Lemma˜2.1 Item˜(iii) gives $\langle DF(z)-DF(x)|z-x\rangle_{X^{*},X}\leq\frac{1}{2}\|DF(z)-DF(x)\|_{\Lambda,*}^{2}+\frac{1}{2}\|z-x\|_{\Lambda}^{2}.$ Using co-coercivity in the left hand side and rearranging gives the first implication. Using the $\Lambda$ - $*$ -Lipschitz property on the right hand side and rearranging gives the second implication. The equivalences hold by Lemma˜2.1 Item˜(ii) and the definition of the Fenchel conjugate.

One reason for introducing these concepts is to allow functions such as $F$ in (28) to have distinct Lipschitz factors on distinct subspaces. For the same reason, recalling the notation $\llbracket\,\boldsymbol{\cdot}\,\rrbracket_{\Gamma}^{2}$ from (33), we call $DF$ locally $\Gamma$ -monotone in $\Omega_{X}\ni\bar{x}$ for a self-adjoint $\Gamma\in\mathbb{L}(X;X^{*})$ if

\langle DF(z)-DF(\bar{x})|z-\bar{x}\rangle\geq\llbracket z-\bar{x}\rrbracket_{\Gamma}^{2}\quad(z\in\Omega).

We do not at this stage assume $\Gamma$ to be positive semi-definite. The main reason for allowing non-positive semi-definite $\Gamma$ is to treat sums of functions $F+G$ that satisfy $\Gamma_{F}+\Gamma_{G}\geq 0$ while, e.g., $\Gamma_{F}\not\geq 0$ .

Finally, we call a possibly nonsmooth function $G$ $\Gamma$ -subdifferentiable and the (convex) subdifferential $\partial G$ $\Gamma$ -monotone if, respectively,

(51)

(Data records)

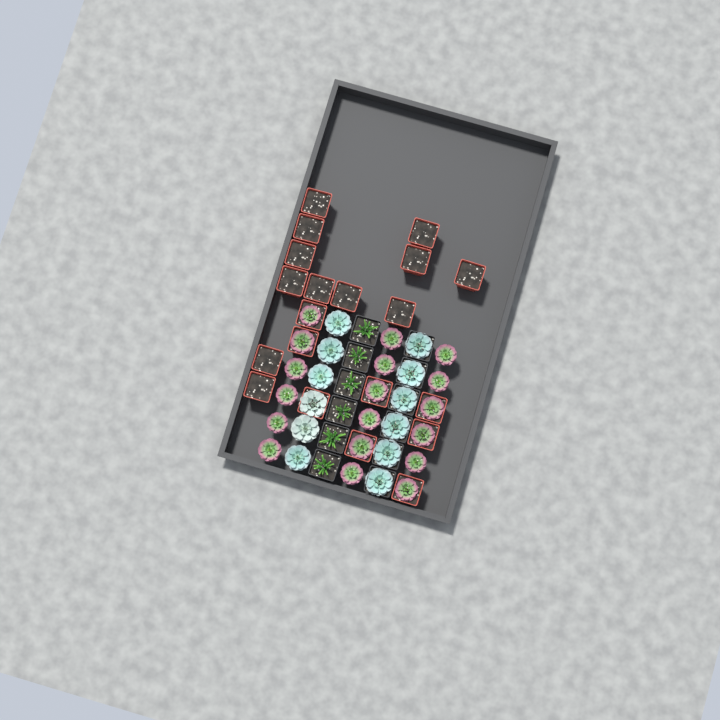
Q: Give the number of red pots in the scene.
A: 20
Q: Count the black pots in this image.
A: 12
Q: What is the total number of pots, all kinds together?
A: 32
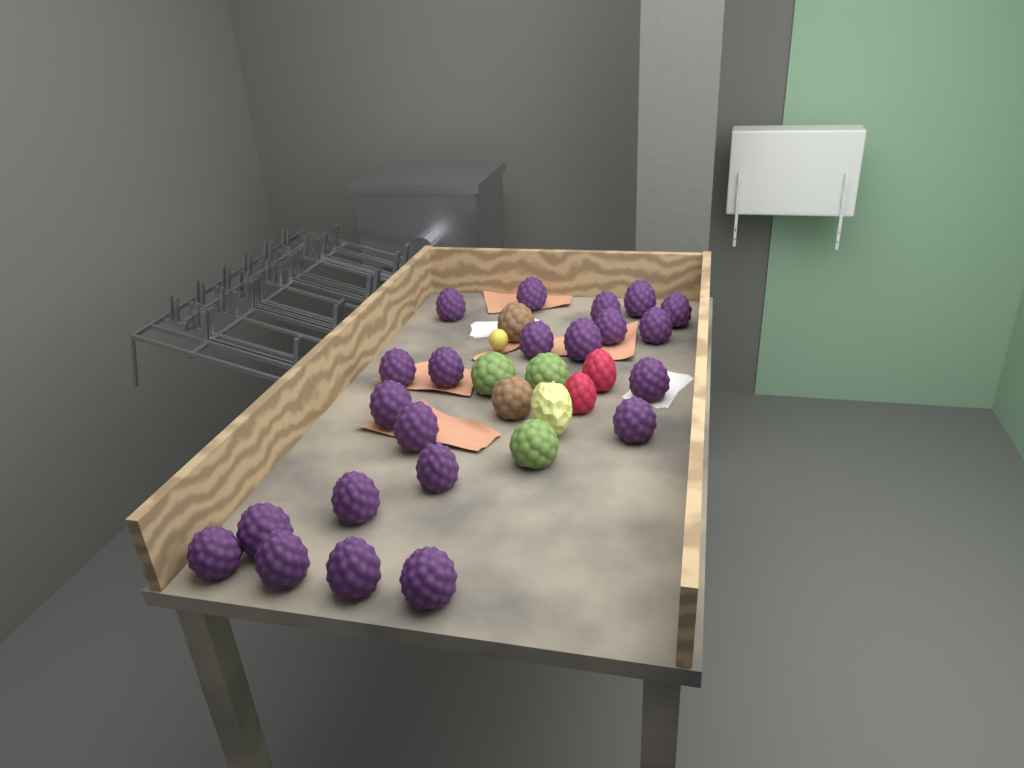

JOBS
[a] Answer these questions using the excerpt on Γ-monotonicity of DF:
(i) Which item of which lemma yields the first displayed inequality?
(ii) What reason does the excerpt give for introducing these concepts?
(iii) What is the main reason given for allowing Γ that is not positive semi-definite?
[b] Continue the excerpt on Γ-monotonicity of DF from the point where it stops.
The object-count material is separate from the excerpt.

ANSWERS
[a]
(i) Lemma 2.1, Item (iii).
(ii) To allow functions such as $F$ in (28) to have distinct Lipschitz factors on distinct subspaces.
(iii) To treat sums of functions $F+G$ that satisfy $\Gamma_{F}+\Gamma_{G}\geq 0$ while, e.g., $\Gamma_{F}\not\geq 0$.

[b]
G(\tilde{x})-G(x)\geq\langle q|\tilde{x}-x\rangle+\frac{1}{2}\llbracket\tilde{x}-x\rrbracket_{\Gamma}^{2}\quad\text{or}\quad\langle\tilde{q}-q|\tilde{x}-x\rangle\geq\llbracket\tilde{x}-x\rrbracket_{\Gamma}^{2}

for all $q\in\partial G(x)$ ; $\tilde{q}\in\partial\tilde{G}(x)$ , and $x,\tilde{x}\in X$ . Obviously, the former implies the latter.

6.2 Estimates

We first prove a $\Lambda$ - $*$ -Lipschitz descent lemma, as a generalisation of the basic descent inequality (10).

Lemma 6.5.

On a normed space $X$ , suppose $F:X\to\mathbb{R}$ has a $\Lambda$ - $*$ -Lipschitz Gâteaux derivative for a self-adjoint positive semi-definite $\Lambda\in\mathbb{L}(X;X^{*})$ . Then

(52)

F(x)-F(z)-\langle DF(z)|x-z\rangle_{X^{*},X}\leq\frac{1}{2}\|z-x\|_{\Lambda}^{2}.

Proof 6.6.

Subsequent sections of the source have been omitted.